**What you have to do:**
Extract the full set of records, then give each one again exactly.

┄┄┄┄┄┄

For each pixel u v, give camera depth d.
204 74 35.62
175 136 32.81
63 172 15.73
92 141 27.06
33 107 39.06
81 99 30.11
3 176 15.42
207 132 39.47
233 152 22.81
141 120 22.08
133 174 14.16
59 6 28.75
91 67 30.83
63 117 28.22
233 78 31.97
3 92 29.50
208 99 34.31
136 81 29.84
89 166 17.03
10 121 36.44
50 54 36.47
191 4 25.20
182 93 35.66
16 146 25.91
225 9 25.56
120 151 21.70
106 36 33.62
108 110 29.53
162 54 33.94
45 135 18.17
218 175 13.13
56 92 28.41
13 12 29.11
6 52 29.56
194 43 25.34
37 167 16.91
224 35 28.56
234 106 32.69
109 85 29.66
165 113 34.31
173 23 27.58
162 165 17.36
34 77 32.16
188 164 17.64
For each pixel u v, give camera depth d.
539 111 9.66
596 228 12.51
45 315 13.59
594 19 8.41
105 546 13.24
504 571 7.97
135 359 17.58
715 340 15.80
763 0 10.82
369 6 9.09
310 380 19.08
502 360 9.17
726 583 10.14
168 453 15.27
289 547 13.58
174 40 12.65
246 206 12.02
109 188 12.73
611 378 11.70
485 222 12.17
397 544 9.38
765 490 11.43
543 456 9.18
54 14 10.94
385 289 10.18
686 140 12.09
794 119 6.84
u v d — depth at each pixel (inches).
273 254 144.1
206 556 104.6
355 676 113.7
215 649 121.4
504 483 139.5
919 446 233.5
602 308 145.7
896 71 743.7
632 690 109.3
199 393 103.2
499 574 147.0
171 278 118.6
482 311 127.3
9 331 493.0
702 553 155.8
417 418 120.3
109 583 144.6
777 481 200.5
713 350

┄┄┄┄┄┄

**Result:**
For each pixel u v, give camera depth d.
204 74 35.62
175 136 32.81
63 172 15.73
92 141 27.06
33 107 39.06
81 99 30.11
3 176 15.42
207 132 39.47
233 152 22.81
141 120 22.08
133 174 14.16
59 6 28.75
91 67 30.83
63 117 28.22
233 78 31.97
3 92 29.50
208 99 34.31
136 81 29.84
89 166 17.03
10 121 36.44
50 54 36.47
191 4 25.20
182 93 35.66
16 146 25.91
225 9 25.56
120 151 21.70
106 36 33.62
108 110 29.53
162 54 33.94
45 135 18.17
218 175 13.13
56 92 28.41
13 12 29.11
6 52 29.56
194 43 25.34
37 167 16.91
224 35 28.56
234 106 32.69
109 85 29.66
165 113 34.31
173 23 27.58
162 165 17.36
34 77 32.16
188 164 17.64
For each pixel u v, give camera depth d.
539 111 9.66
596 228 12.51
45 315 13.59
594 19 8.41
105 546 13.24
504 571 7.97
135 359 17.58
715 340 15.80
763 0 10.82
369 6 9.09
310 380 19.08
502 360 9.17
726 583 10.14
168 453 15.27
289 547 13.58
174 40 12.65
246 206 12.02
109 188 12.73
611 378 11.70
485 222 12.17
397 544 9.38
765 490 11.43
543 456 9.18
54 14 10.94
385 289 10.18
686 140 12.09
794 119 6.84
u v d — depth at each pixel (inches).
273 254 144.1
206 556 104.6
355 676 113.7
215 649 121.4
504 483 139.5
919 446 233.5
602 308 145.7
896 71 743.7
632 690 109.3
199 393 103.2
499 574 147.0
171 278 118.6
482 311 127.3
9 331 493.0
702 553 155.8
417 418 120.3
109 583 144.6
777 481 200.5
713 350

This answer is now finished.